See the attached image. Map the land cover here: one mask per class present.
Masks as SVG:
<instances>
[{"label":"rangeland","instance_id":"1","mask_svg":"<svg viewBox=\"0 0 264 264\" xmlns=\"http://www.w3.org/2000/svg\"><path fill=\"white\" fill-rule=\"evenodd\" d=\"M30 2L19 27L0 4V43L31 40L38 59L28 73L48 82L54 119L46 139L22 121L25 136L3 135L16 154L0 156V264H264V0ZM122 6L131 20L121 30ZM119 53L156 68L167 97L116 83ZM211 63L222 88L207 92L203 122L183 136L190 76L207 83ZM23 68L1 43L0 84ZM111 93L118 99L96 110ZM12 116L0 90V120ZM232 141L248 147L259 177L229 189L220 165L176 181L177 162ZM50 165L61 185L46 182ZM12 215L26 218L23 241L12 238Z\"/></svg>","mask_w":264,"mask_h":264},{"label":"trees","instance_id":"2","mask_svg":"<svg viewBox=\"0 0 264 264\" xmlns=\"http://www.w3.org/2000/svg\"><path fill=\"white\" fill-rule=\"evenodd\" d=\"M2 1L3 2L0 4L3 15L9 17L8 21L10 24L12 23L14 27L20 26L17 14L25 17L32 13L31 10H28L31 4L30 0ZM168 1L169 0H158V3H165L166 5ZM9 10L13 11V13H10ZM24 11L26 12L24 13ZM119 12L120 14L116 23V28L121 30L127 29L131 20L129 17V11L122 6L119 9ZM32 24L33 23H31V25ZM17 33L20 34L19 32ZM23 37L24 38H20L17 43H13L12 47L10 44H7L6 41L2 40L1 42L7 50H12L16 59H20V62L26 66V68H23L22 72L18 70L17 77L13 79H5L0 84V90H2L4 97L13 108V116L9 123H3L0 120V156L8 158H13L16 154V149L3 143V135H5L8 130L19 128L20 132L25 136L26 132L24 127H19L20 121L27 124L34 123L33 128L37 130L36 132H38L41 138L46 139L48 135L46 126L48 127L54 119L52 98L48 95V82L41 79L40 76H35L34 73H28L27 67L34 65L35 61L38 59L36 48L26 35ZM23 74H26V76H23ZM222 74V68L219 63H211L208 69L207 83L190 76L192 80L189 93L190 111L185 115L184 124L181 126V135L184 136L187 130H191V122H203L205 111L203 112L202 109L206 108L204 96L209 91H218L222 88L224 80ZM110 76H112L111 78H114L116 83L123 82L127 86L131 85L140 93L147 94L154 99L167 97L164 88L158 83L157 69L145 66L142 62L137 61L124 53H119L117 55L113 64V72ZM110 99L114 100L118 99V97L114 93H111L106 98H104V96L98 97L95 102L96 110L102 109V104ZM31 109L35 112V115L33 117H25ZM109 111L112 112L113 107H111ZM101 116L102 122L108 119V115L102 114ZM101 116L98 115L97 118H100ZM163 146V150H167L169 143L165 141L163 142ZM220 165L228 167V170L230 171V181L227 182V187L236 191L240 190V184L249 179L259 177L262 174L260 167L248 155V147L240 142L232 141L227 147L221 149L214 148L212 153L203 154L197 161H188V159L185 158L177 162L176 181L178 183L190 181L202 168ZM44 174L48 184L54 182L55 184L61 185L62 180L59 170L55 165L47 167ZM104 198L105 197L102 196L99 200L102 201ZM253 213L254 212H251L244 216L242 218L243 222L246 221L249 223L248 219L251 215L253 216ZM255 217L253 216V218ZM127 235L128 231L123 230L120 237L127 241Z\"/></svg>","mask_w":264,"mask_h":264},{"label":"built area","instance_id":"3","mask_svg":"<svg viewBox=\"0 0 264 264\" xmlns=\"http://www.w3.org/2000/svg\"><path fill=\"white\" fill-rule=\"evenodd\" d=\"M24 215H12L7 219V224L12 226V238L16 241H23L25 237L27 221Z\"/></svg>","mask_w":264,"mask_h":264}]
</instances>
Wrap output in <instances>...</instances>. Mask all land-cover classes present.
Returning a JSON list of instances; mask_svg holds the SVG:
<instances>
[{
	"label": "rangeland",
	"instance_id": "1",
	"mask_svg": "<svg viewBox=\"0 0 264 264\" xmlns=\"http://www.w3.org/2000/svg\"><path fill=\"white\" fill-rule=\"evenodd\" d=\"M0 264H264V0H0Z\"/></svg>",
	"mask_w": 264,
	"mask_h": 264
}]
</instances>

---------------

DIRECTIONS: Extract all of the data shown above without alteration.

FINISHED EXERCISE:
See the attached image. Map the land cover here: one mask per class present.
Masks as SVG:
<instances>
[{"label":"rangeland","instance_id":"1","mask_svg":"<svg viewBox=\"0 0 264 264\" xmlns=\"http://www.w3.org/2000/svg\"><path fill=\"white\" fill-rule=\"evenodd\" d=\"M30 2L19 27L0 4V43L31 40L38 59L28 73L48 82L54 119L46 139L22 121L25 136L3 135L16 154L0 156V264H264V0ZM122 6L131 20L121 30ZM119 53L156 68L167 97L116 83ZM211 63L222 88L207 92L203 122L183 136L190 76L207 83ZM23 68L1 43L0 84ZM111 93L118 99L96 110ZM12 116L0 90V120ZM232 141L248 147L259 177L229 189L220 165L176 181L177 162ZM50 165L61 185L46 182ZM12 215L26 218L23 241L12 238Z\"/></svg>","mask_w":264,"mask_h":264},{"label":"trees","instance_id":"2","mask_svg":"<svg viewBox=\"0 0 264 264\" xmlns=\"http://www.w3.org/2000/svg\"><path fill=\"white\" fill-rule=\"evenodd\" d=\"M2 1L3 2L0 4L3 15L9 17L8 21L10 24L12 23L14 27L20 26L17 14L25 17L32 13L31 10H28L31 4L30 0ZM168 1L169 0H158V3H165L166 5ZM9 10L13 11V13H10ZM24 11L26 12L24 13ZM119 12L120 14L116 23V28L121 30L127 29L131 20L129 17V11L122 6L119 9ZM32 24L33 23H31V25ZM17 33L20 34L19 32ZM23 37L24 38H20L17 43H13L12 47L10 44H7L6 41L2 40L1 42L7 50H12L16 59H20V62L26 66V68H23L22 72L18 70L17 77L13 79H5L0 84V90H2L4 97L13 108V116L9 123H3L0 120V156L8 158H13L16 154V149L3 143V135H5L8 130L19 128L20 132L25 136L26 132L24 127H19L20 121L27 124L34 123L33 128L37 130L36 132H38L41 138L46 139L48 135L46 126L48 127L54 119L52 98L48 95V82L41 79L40 76H35L34 73H28L27 67L34 65L35 61L38 59L36 48L26 35ZM23 74H26V76H23ZM222 74V68L219 63H211L208 69L207 83L190 76L192 80L189 93L190 111L185 115L184 124L181 126V135L184 136L187 130H191V122H203L205 111L203 112L202 109L206 108L204 96L209 91H218L222 88L224 80ZM110 76H112L111 78H114L116 83L123 82L127 86L131 85L140 93L147 94L154 99L167 97L164 88L158 83L157 69L145 66L142 62L137 61L124 53H119L117 55L113 64V72ZM110 99L114 100L118 99V97L114 93H111L106 98H104V96L98 97L95 102L96 110L102 109V104ZM31 109L35 112V115L33 117H25ZM109 111L112 112L113 107H111ZM101 116L102 122L108 119V115L102 114ZM101 116L98 115L97 118H100ZM163 146V150H167L169 143L165 141L163 142ZM220 165L228 167V170L230 171V181L227 182V187L236 191L240 190V184L249 179L259 177L262 174L260 167L248 155V147L240 142L232 141L227 147L221 149L214 148L212 153L203 154L197 161H188V159L185 158L177 162L176 181L178 183L190 181L202 168ZM44 174L48 184L54 182L55 184L61 185L62 180L59 170L55 165L47 167ZM104 198L105 197L102 196L99 200L102 201ZM253 213L254 212H251L244 216L242 218L243 222L246 221L249 223L248 219L251 215L253 216ZM255 217L253 216V218ZM127 235L128 231L123 230L120 237L127 241Z\"/></svg>","mask_w":264,"mask_h":264},{"label":"built area","instance_id":"3","mask_svg":"<svg viewBox=\"0 0 264 264\" xmlns=\"http://www.w3.org/2000/svg\"><path fill=\"white\" fill-rule=\"evenodd\" d=\"M24 215H12L7 219V224L12 226V238L16 241H23L25 237L27 221Z\"/></svg>","mask_w":264,"mask_h":264}]
</instances>
Wrap output in <instances>...</instances>. Mask all land-cover classes present.
Returning a JSON list of instances; mask_svg holds the SVG:
<instances>
[{
	"label": "rangeland",
	"instance_id": "1",
	"mask_svg": "<svg viewBox=\"0 0 264 264\" xmlns=\"http://www.w3.org/2000/svg\"><path fill=\"white\" fill-rule=\"evenodd\" d=\"M0 264H264V0H0Z\"/></svg>",
	"mask_w": 264,
	"mask_h": 264
}]
</instances>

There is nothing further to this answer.